A settant’anni dall’entrata in vigore della Costituzione italiana il processo di transizione dal fascismo alla repubblica rimane ancora da esplorare. Gli aspetti su cui continuare a riflettere riguardano non solo la radicale cesura costituita dalla sconfitta della dittatura, ma anche, all’opposto, le rilevanti continuità e i processi di rimozione collettiva che hanno a lungo posto un’ipoteca sulla vita della neonata democrazia italiana.

UN IMPORTANTE TASSELLO di questo mosaico è senz’altro la vicenda del ritorno in patria dei sopravvissuti italiani alla Shoah, oggetto di un recente libro di Elisa Guida, (La strada di casa. Il ritorno in Italia dei sopravvissuti alla Shoah, Viella, pp. 296, euro 29). La rilevanza del tema trattato dall’autrice è evidenziata da alcune delle domande a cui questo lavoro di ricerca tenta di dare una risposta. Come fu gestito a livello politico e istituzionale il ritorno a casa dei superstiti? Come fu percepita dagli italiani la condizione dei sopravvissuti alla tragedia della Shoah? Quali furono le condizioni materiali e psicologiche in cui si svolse il loro ritorno a casa? Quali i percorsi esistenziali delle vittime dell’antisemitismo, desiderose di un necessario quanto irraggiungibile ritorno alla normalità? Il libro, attraverso una ricerca articolata su più piani e in grado di incrociare diversi tipi di fonti, archivistiche e orali, ripercorre sia le vicende istituzionali, indagando il ruolo svolto dai vari attori in campo (il governo, i partiti, il Vaticano, la Croce rossa), sia i percorsi di vita dei sopravvissuti al lager, dando voce ai protagonisti della vicenda.
Un punto che il libro di Elisa Guida mette bene in luce è l’indifferenza, la superficialità e la disattenzione che spesso accompagnarono in Italia la gestione del ritorno dei sopravvissuti. Un atteggiamento testimoniato dalla lentezza e dalla difficoltà del rientro in patria, nonché dai tanti ostacoli incontrati dai superstiti nel ritorno a casa e nel recupero di una condizione di normalità.
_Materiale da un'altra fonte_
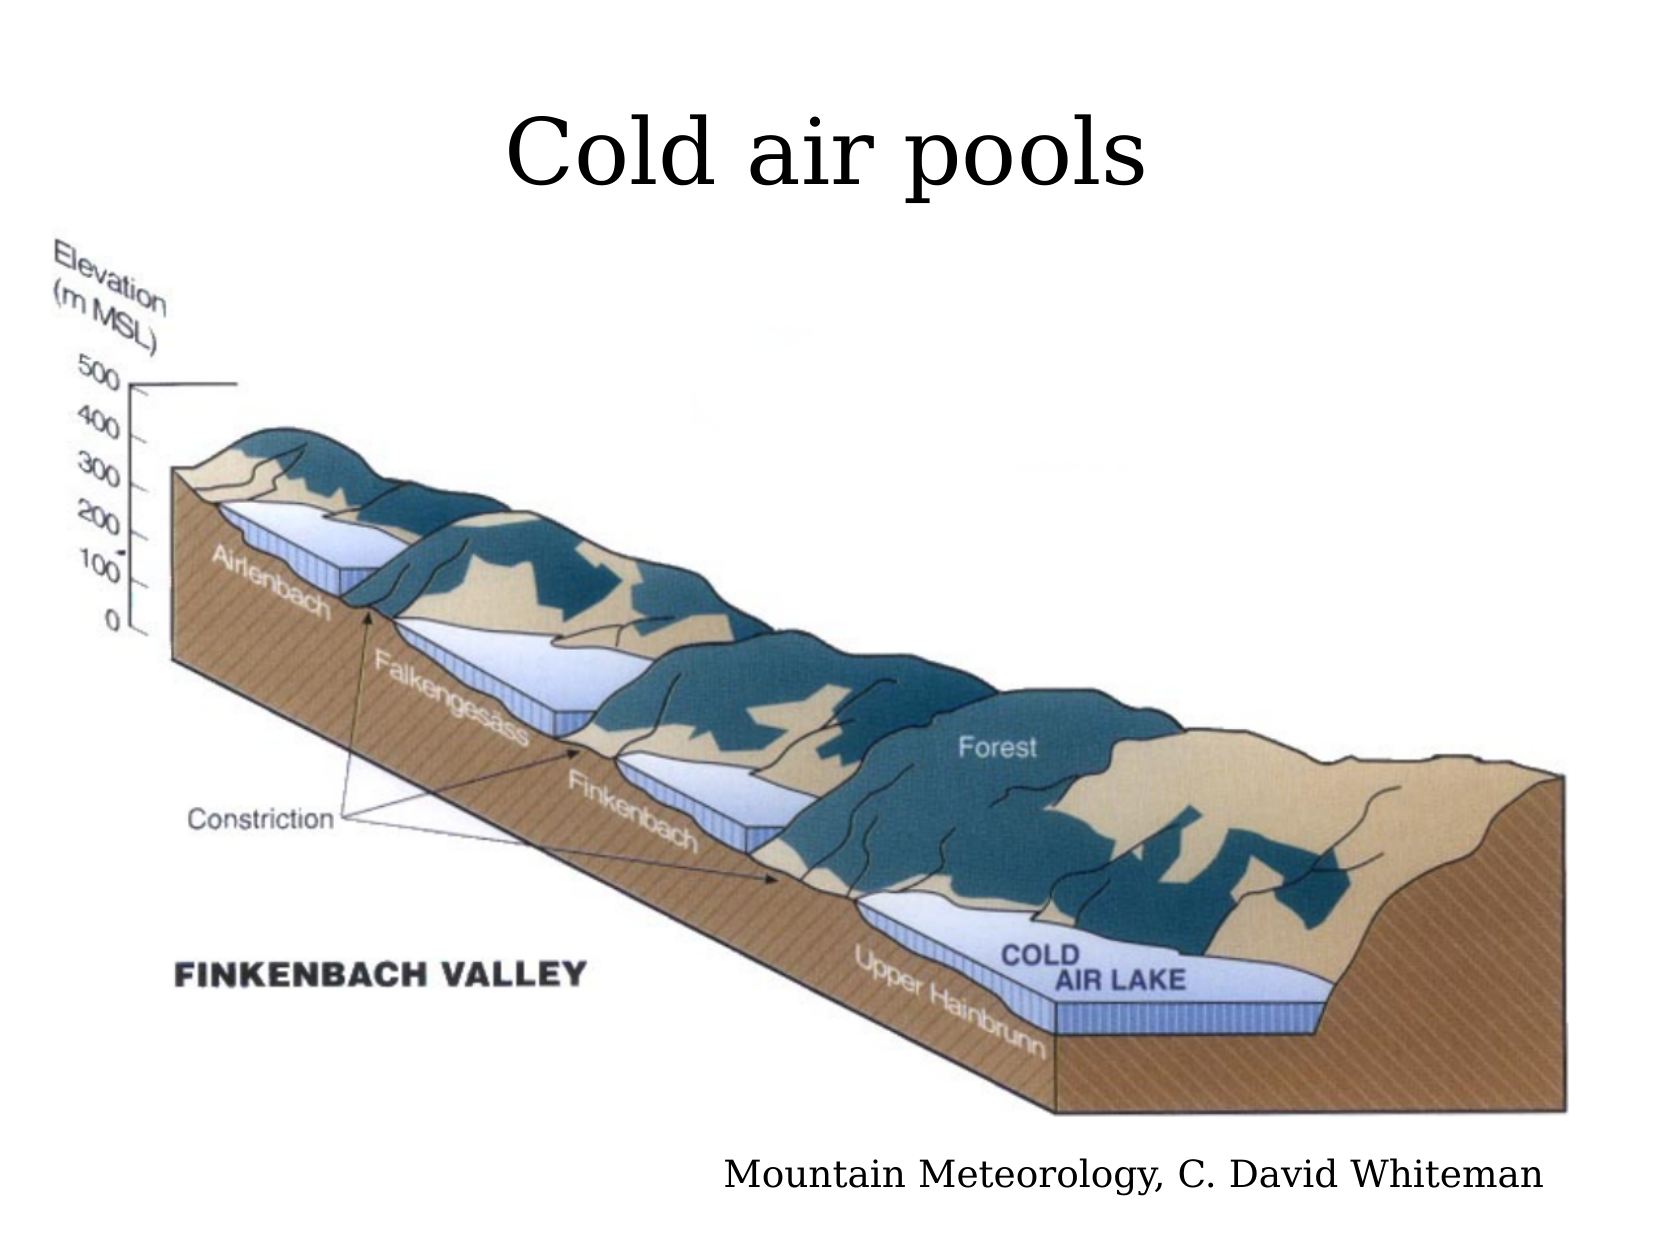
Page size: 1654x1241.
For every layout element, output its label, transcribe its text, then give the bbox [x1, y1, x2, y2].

text_box Mountain Meteorology, C. David Whiteman [708, 1145, 1560, 1205]
picture [44, 226, 1583, 1123]
title Cold air pools [82, 49, 1571, 226]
IL MANCATO RICONOSCIMENTO della specificità dello status dei sopravvissuti alla Shoah fu probabilmente un aspetto della limitata presa di coscienza di ciò che il fascismo aveva rappresentato, nonché dell’incapacità del Paese di fare i conti con un passato così ingombrante. La rimozione del razzismo antiebraico si intrecciava peraltro con l’oblio del passato coloniale dell’Italia, con il suo carico di crimini, sopraffazioni e retoriche imperiali.
Il fascismo si era reso pienamente complice delle politiche di discriminazione e sterminio degli ebrei, a partire dalle leggi razziali del 1938. Un passaggio decisivo era stato il contemporaneo censimento degli ebrei italiani, reso possibile dalla collaborazione del Ministero degli interni e dell’Istat, allora presieduto da Franco Savorgnan (uno dei dieci scienziati italiani firmatari del Manifesto della razza). Dei quasi 50 mila ebrei italiani registrati da quel censimento all’incirca 6000 erano stati avviati verso i lager nazisti fra il settembre del 1943 e il febbraio 1945. Ne tornarono in Italia, a guerra finita, meno di 700.

ALTRO ASPETTO RILEVANTE della ricerca di Elisa Guida è l’attenzione al significato esistenziale del ritorno dei sopravvissuti: non solo un viaggio geografico, dunque, ma anche un percorso verso il recupero dell’umanità e dei legami sociali, annullati sistematicamente nel campo di sterminio. Dalla lettura del libro emerge con forza la complessità del processo di liberazione dalla disumanizzazione prodotta dal lager. Ne risulta confermata la natura concreta e materiale della libertà, legata com’è al necessario soddisfacimento dei bisogni primari dell’uomo.
«La libertà non è un dono di Dio. È un prodotto degli uomini in relazione agli altri uomini». Così afferma Piero Terracina nella sua testimonianza sull’esperienza del lager, raccolta dall’autrice. E prosegue: «per sentirmi davvero libero ho dovuto ricominciare a considerare normali le cose normali: abituarmi al fatto che ci avrebbero dato da mangiare tutti i giorni e che potevo dormire su un materasso, coprirmi con le lenzuola e camminare dritto». È un tema classicamente marxiano: come non è veramente emancipato chi non ha un certo livello di benessere economico, così non è realmente libero chi ha subito un grave trauma e non è nelle condizioni psico-fisiche di gestire la libertà di cui gode in termini astratti.